How do you control the variables?

This is perhaps the most difficult. Learn more about the factors involved, think of innovative ways to control the variable, consult the literature and your teacher/mentor. This is where scientific journals come to help; someone might have done a similar experiment studying some other variable. You can use relevant part of their experimental approach in order to construct your own procedure (you must reference it though).

Example:

A project testing the growth of plants under blue, green and red colours of light selected through filters (coloured opaque sheets surrounding the plant) against plants grown under normal light consisting of the entire spectrum. What are the variables?

After thinking and researching we find that there are two kinds of factors: Genetic and Environmental:

  • Genetic factor
    • Genetic Makeup
  • Environmental factors:
    • Light
    • Temperature
    • Humidity
    • Water (it’s pH)
    • Soil composition
    • Air composition

There might be others, but these are enough for the purpose here.

Controlling the variables:

The variable being studied is light, which means that we need to “control” all the other variables so that we can say with some confidence that the difference which we might find is due to the variation in colour of the light and compare it to the normal plant.

How we do we control these variables:

Genetic Makeup:

Two plants of the same species from Asia and Canada would most certainly have a different genetic makeup based on their evolution. One might grow more in higher temperature than the other. Therefore, it is important to have the plants with the most identical genetic makeup. This would be when the two plants are the progeny of the same parents.

Temperature:

Keeping the temperature constant is the key.
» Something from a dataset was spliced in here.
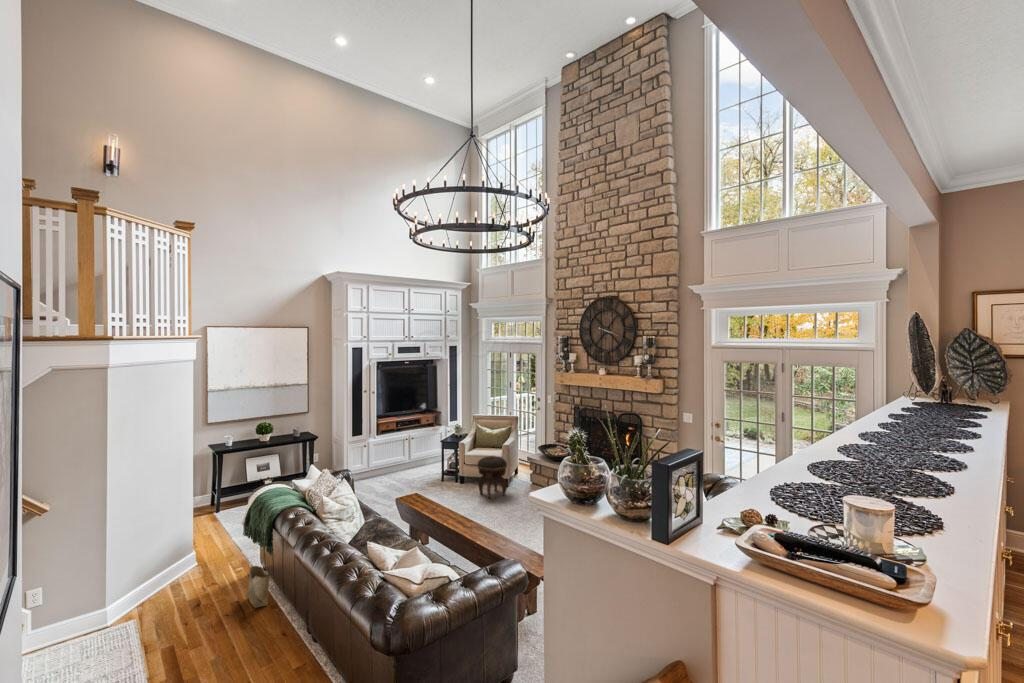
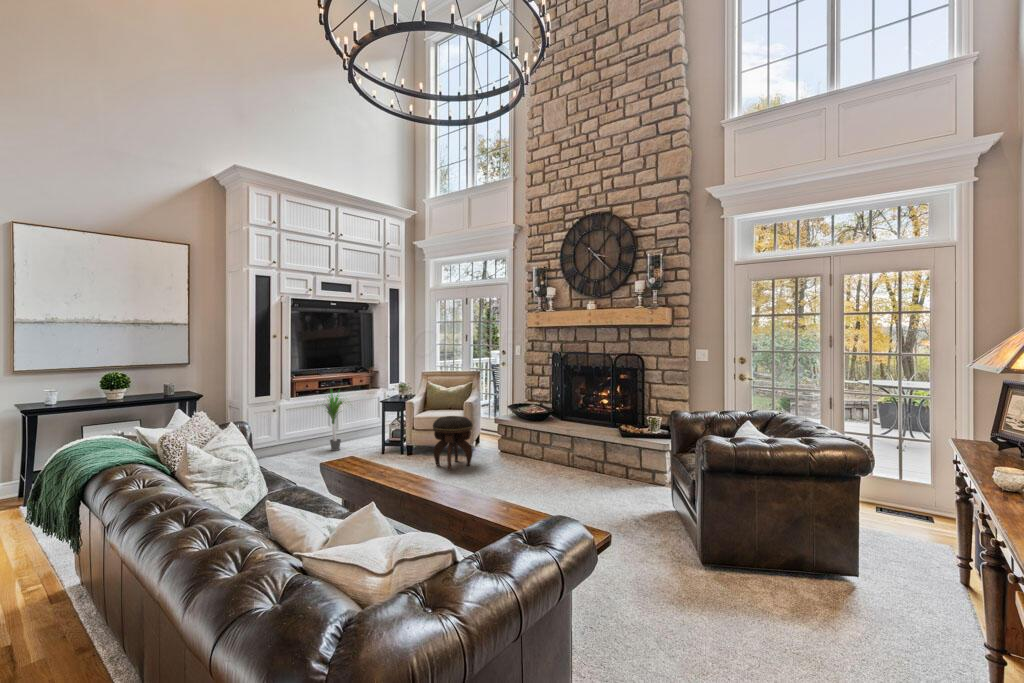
potted plant: none [391,426,423,476] -> present [325,392,344,451]
woven basket: present [248,552,270,608] -> none [31,548,85,652]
If the temperature in which the plants are being grown is different, then the colour of the light would not be the only factor being varied.

Humidity:

Similar to temperature, the humidity must be kept constant.

Water:

The amount of water given to all the plants must be the same. It should have the same composition and pH.

Soil and Air composition:

The soil and air composition must be constant.
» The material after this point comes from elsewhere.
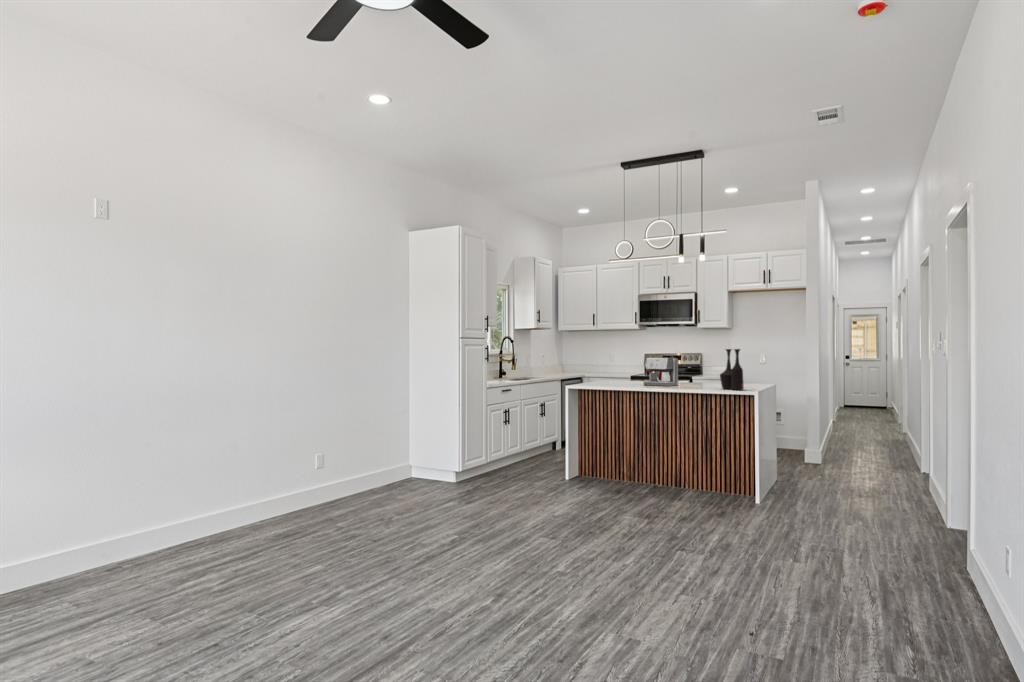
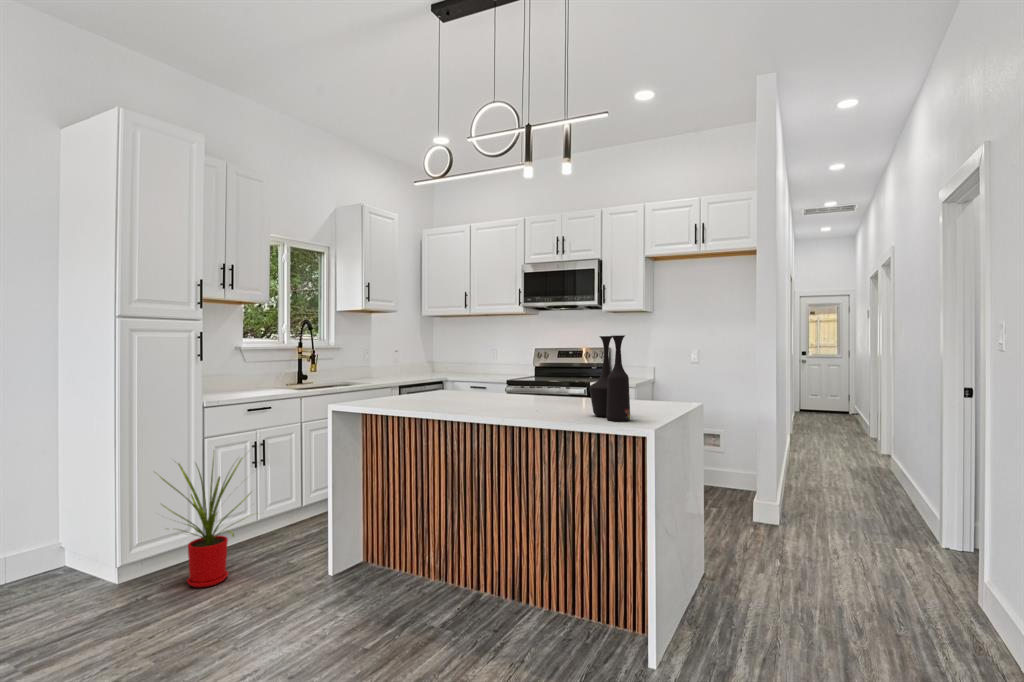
coffee maker: present [644,358,678,386] -> none [471,354,530,406]
house plant: none [478,410,529,483] -> present [160,454,250,587]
A possible way of doing this experiment would be in a greenhouse, but it could also be done using progeny of two parents in the same room at home, germinating at the same time in the same soil mixture, monitoring and keeping track of humidity and temperature while providing the plants with the same amount of water. The light provided could be from artificial lamps with the same power. Plants without colour filters will also be grown under the same conditions.


With keeping these factors constant, you might think that you have taken enough “precautions,” but you still need to do replicates and use randomization in order to do the proper statistical analysis such as the Chi-square test and the test hypothesis to prove if there are significant differences between plants grown in blue, green, red and normal light. (For this statistics, refer to the “letting the numbers talk” section).


Is this good enough? I mentioned the key is being “critical.” Well, there are more factors to consider. Is all the light the plant getting all of a particular colour? Is each plant getting the same amount of light? There is still individual genetic variation present, have you taken enough care to rule it out?


There could be other improvements to this experiment but the point is to control the variables.